# CS 2 erkennt keine unterschiedlichen Druckstufen des Grafiktabletts



## sirStokes (27. November 2005)

Hallo...
Das Thema gabs so ähnlich schonmal. Ich beschreibs aber nochmal weil ich bisher noch keine Lösung für mich finden konnte.

Ich habe von einem Freund ein Wacom Intuos 3 A5 geliehen. Das ist an und für sich ein super Ding, aber ich bekomme es einfach nicht hin, dass der Zeichenstift bei unterschiedlichem Druck oder unterschiedlicher Neigung anders zeichnet.
Die Striche die ich zeichne sehen immer gleich aus.

Wenn ich auf das PinselWerkzeug gehe und dann rechts oben auf "Pinsel Aus/Einblenden" klicke dann kann ich doch da alles nötige einstellen oder?
Das ändert, jedenfalls bei mir, alles nichts...

Ich habe den Treiber zum Grafiktablett installiert und kann da auch alles einstellen.
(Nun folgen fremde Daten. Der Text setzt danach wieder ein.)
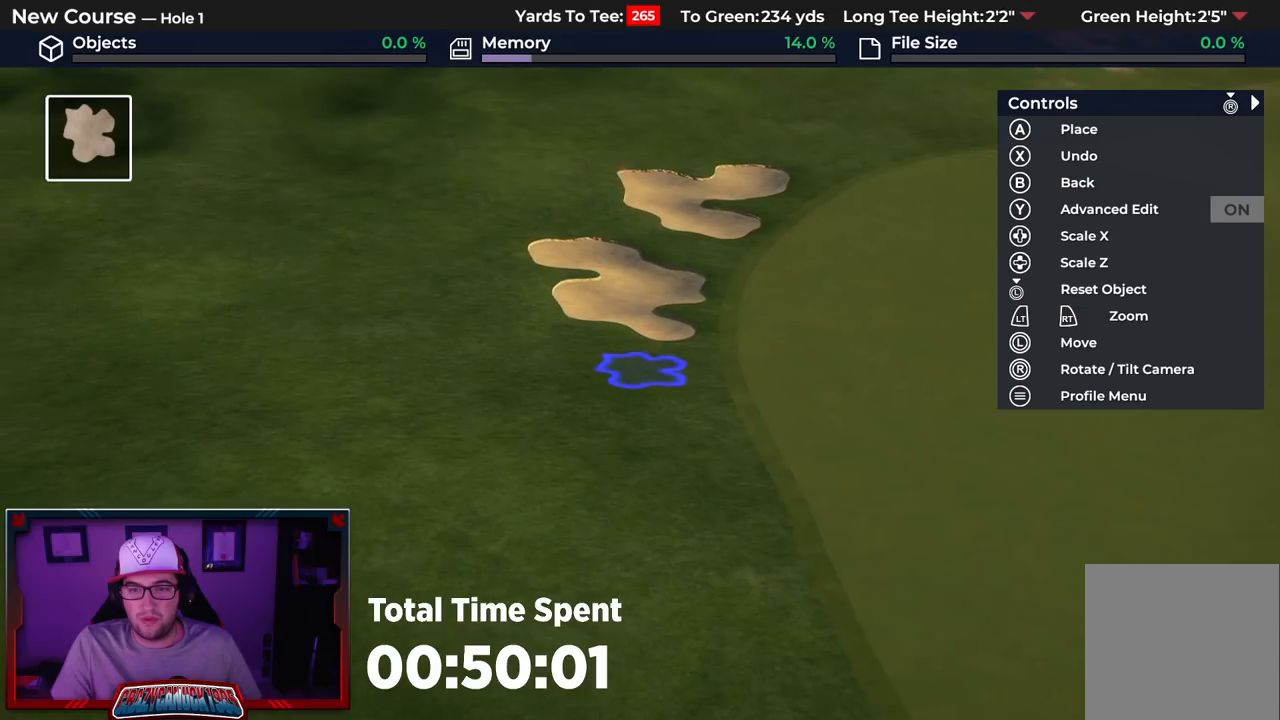
{"buttons": [], "left_stick": "center", "right_stick": "up", "events": [[67, "left_stick", "up-left"], [133, "right_stick", "down"], [267, "left_stick", "up"], [317, "right_stick", "center"], [383, "left_stick", "center"], [450, "right_stick", "up"]]}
In den Eigenschaften zu dem Wacom Treiber wird die Druckstärke des Stifes auf jeden Fall erkannt und angezeigt.

In Photoshop macht das jedoch alles keinen unterschied. Es wird nur unterschieden zwischen "malen" oder "nicht malen". Wie also bei einer Maus.

Das ganze wird auch nicht in Photoshop 7 erkannt.
Treiber vom Tablett sind definitiv aktuell.


----------



## extracuriosity (27. November 2005)

Hast du in den Pinseleinstellungen unter Formeigenschaften den Größen-Jitter mit der Einstellung "Zeichenstift - Druck" versehen?


----------



## sirStokes (27. November 2005)

hatte ich alles.....
aber ich hab ps neu installiert und dann neugestartet, dann das tablett wieder angeschlossen und schwupps hats geklappt. Ich hab keine ahnung warum.
Hauptsache es passt jetzt.

Und macht jetzt großen Spaß


----------



## da_Dj (27. November 2005)

Bereite dich seelisch darauf vor, dass es passieren *kann* das die Erkennung von Zeit zu Zeit wieder nicht so geht wie sie soll. In dem Fall sollte dann meist ein PS-Neustart ausreichen, hab' das Problem zwar selten, aber wenn es auftritt ist es schon nervig und hab' bis auf den Neustart leider noch keine Lösung gefunden :|


----------



## sirStokes (28. November 2005)

nun gut..bisher läufts. Und ein Neustart liegt so grade noch im Rahmen des akzeptablen.

Hab jetzt auch endlich mal angefangen damit kreativ zu werden.
Macht schon Spass


----------